What is the relationship between other drugs and anxiety?

By | March 27, 2015

There are so many different drugs of use and abuse in our society; it is impossible to discuss more than a few in this text. Several appear commonly: marijuana, cocaine, heroin, prescription opiates, and ecstasy. These are perhaps the most commonly abused after alcohol in the self-management of anxiety.

Marijuana is a long-standing remedy used not just in this culture, but others historically, to help free people from the anxious chains that bind them. Many report that marijuana helps them to feel more free. It often creates a rebellious feeling, one of feeling able to do whatever one wants (the phenomenon commonly reported in adolescents wanting to belong to a group). Marijuana can allow people to feel that their inner selves are acceptable in a social setting, thus illustrating the basic dynamic of an anxiety disorder — that the feeling of shame that commonly accompanies anxiety is unacceptable.

Cocaine has a similar effect. Often people with post-traumatic stress disorder or the anxiety that stems from depression report that cocaine allows them the energy to stay up all night with friends or lovers talking about many details of their past in a way that feels intimate at the time. Cocaine can create a false sense of energy, security, and intimacy; it often goes along with depression and with the self-medication of depression.

Heroin and other prescription opiates, readily available on the Internet via sham doctors with licenses who make opiates available to anyone for the right price, help people with the anxiety of rage. In my experience, it seems that patients who abuse opiates the most tend to have a primary difficulty with anger, and that the anger, because of its destructive nature, makes them feel unlovable and worthless. However, the opiate also provides a euphoric kind of feeling that recreates feelings of genuine love and belonging. A colleague of mine who works with heroin addicts reports that up to 85% of the opiate addicts whom she treats have been sexually abused. It is not surprising that these patients would create or seek a medium through which they could gratify their appetite for love, but yet do so via a drug that involves no human contact.

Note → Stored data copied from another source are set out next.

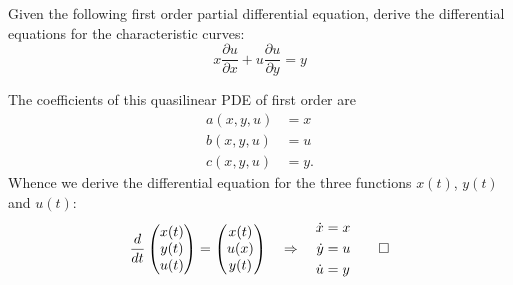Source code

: Given the following first order partial differential equation, derive
the differential equations for the characteristic curves:
\[
x
\frac{\partial u}{\partial x}
+
u
\frac{\partial u}{\partial y}
=
y
\]

\begin{loesung}
The coefficients of this quasilinear PDE of first order are
\begin{align*}
a(x,y,u)&= x \\
b(x,y,u)&= u \\
c(x,y,u)&= y.
\end{align*}
Whence we derive the differential equation for the three functions
$x(t)$, $y(t)$ and $u(t)$:
\[
\frac{d}{dt}
\begin{pmatrix}
x(t)\\y(t)\\u(t)
\end{pmatrix}
=
\begin{pmatrix}
x(t)\\u(x)\\y(t)
\end{pmatrix}
\quad\Rightarrow\quad
\begin{aligned}
\dot{x}&=x\\
\dot{y}&=u\\
\dot{u}&=y
\end{aligned}
\qedhere
\]
\end{loesung}
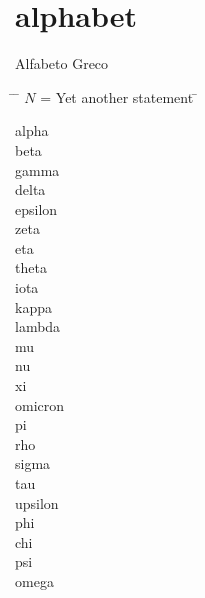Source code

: \documentclass[../main.tex]{subfiles}
\begin{document}
\section{alphabet}
Alfabeto Greco

\begin{multicols}{2}
\begin{tabbing}
\hspace{2em} \= \hspace{3em} \= $N$ = Yet another statement \= \kill

\textAlpha    \>  \textalpha    \>  alpha    \\
\textBeta     \>  \textbeta     \>  beta     \\
\textGamma    \>  \textgamma    \>  gamma    \\
\textDelta    \>  \textdelta    \>  delta    \\
\textEpsilon  \>  \textepsilon  \straightepsilon  \>  epsilon  \\
\textZeta     \>  \textzeta     \>  zeta     \\
\textEta      \>  \texteta      \>  eta      \\
\textTheta    \>  \texttheta  \straighttheta   \>  theta    \\
\textIota     \>  \textiota     \>  iota     \\
\textKappa    \>  \textkappa    \>  kappa    \\
\textLambda   \>  \textlambda   \>  lambda   \\
\textMu       \>  \textmu       \>  mu       \\
\textNu       \>  \textnu       \>  nu       \\
\textXi       \>  \textxi       \>  xi       \\
\textOmikron  \>  \textomikron  \>  omicron  \\
\textPi       \>  \textpi       \>  pi       \\
\textRho      \>  \textrho      \>  rho      \\
\textSigma    \>  \textsigma    \>  sigma    \\
\textTau      \>  \texttau      \>  tau      \\
\textUpsilon  \>  \textupsilon  \>  upsilon  \\
\textPhi      \>  \textphi  \straightphi    \>  phi      \\
\textChi      \>  \textchi      \>  chi      \\
\textPsi      \>  \textpsi      \>  psi      \\
\textOmega    \>  \textomega    \>  omega    \\

\end{tabbing}
\end{multicols}
\end{document}
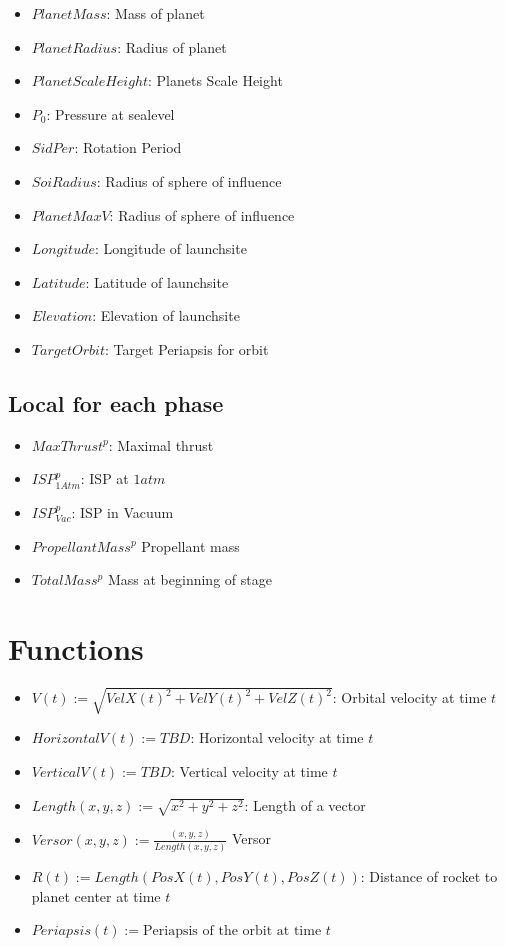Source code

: \documentclass[11pt]{report}
\begin{document}
\begin{itemize}
\item $PlanetMass$: Mass of planet
\item $PlanetRadius$: Radius of planet
\item $PlanetScaleHeight$: Planets Scale Height
\item $P_0$: Pressure at sealevel
\item $SidPer$: Rotation Period
\item $SoiRadius$: Radius of sphere of influence
\item $PlanetMaxV$: Radius of sphere of influence
\item $Longitude$: Longitude of launchsite
\item $Latitude$: Latitude of launchsite
\item $Elevation$: Elevation of launchsite
\item $TargetOrbit$: Target Periapsis for orbit
\end{itemize}

\subsection{Local for each phase}

\begin{itemize}
\item $MaxThrust^p$: Maximal thrust
\item $ISP_{1Atm}^p$: ISP at $1 atm$
\item $ISP_{Vac}^p$: ISP in Vacuum
\item $PropellantMass^p$ Propellant mass
\item $TotalMass^p$ Mass at beginning of stage
\end{itemize}

\section{Functions}

\begin{itemize}
\item $V(t) := \sqrt{VelX(t)^2 + VelY(t)^2+ VelZ(t)^2}$: Orbital velocity at time $t$
\item $HorizontalV(t) := TBD$: Horizontal velocity at time $t$
\item $VerticalV(t) := TBD$: Vertical velocity at time $t$
\item $Length(x, y, z) := \sqrt{x^2 + y^2 + z^2}$: Length of a vector
\item $Versor(x, y, z) := \frac{(x, y, z)}{Length(x, y, z)}$ Versor
\item $R(t) := Length(PosX(t), PosY(t), PosZ(t))$: Distance of rocket to planet center at time $t$
\item $Periapsis(t) := \textrm{Periapsis of the orbit at time } t$
\end{itemize}
\end{document}
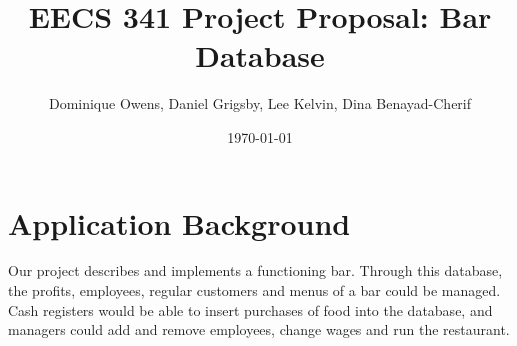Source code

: \documentclass[dvips,12pt]{article}
\begin{document}
\vspace{-4in}

\title{EECS 341 Project Proposal: Bar Database}
\author{Dominique Owens, Daniel Grigsby, Lee Kelvin, Dina Benayad-Cherif}
\date{\today}



\maketitle


\section{Application Background}


Our project describes and implements a functioning bar. Through this database, the profits, employees, regular customers and menus of a bar could be managed. Cash registers would be able to insert purchases of food into the database, and managers could add and remove employees, change wages and run the restaurant. 
\end{document}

Perhaps the most popular anxiety drug of abuse would be ecstasy, also known as the “love drug.” Patients who have used ecstasy at parties and overnight raves often describe feelings of absolute euphoria, love, belonging, and connectedness. They feel safe touching and loving each other, staring at each other’s genitalia, or sensing a blissful, babylike kind of safety in the world. That ecstasy works so well to dissolve anxiety in the short term is entirely compatible with what we know of serotonin’s impact in the treatment of anxiety. Ecstasy increases serotonin quickly and provides immediate relief. The serotonin medicines do so over weeks, with a similar, but a more muted, effect. It is important to keep in mind that ecstasy, like the reported positive effects of many drugs, provides only an artifice of intimacy. In fact, while people feel they are loving and sharing, they might also be acquiring sexually transmitted diseases or going home with partners they later regret having gone home with. Other users report grinding their teeth, developing high fevers, “disco dumping” (defecating in their pants), or ending up in a hospital from its effects on the body, none of which seems so desirable or loving.


Selections from the book: “100 Questions & Answers about Anxiety”, Khleber Chapman Attwell, MD, MPH, 2005.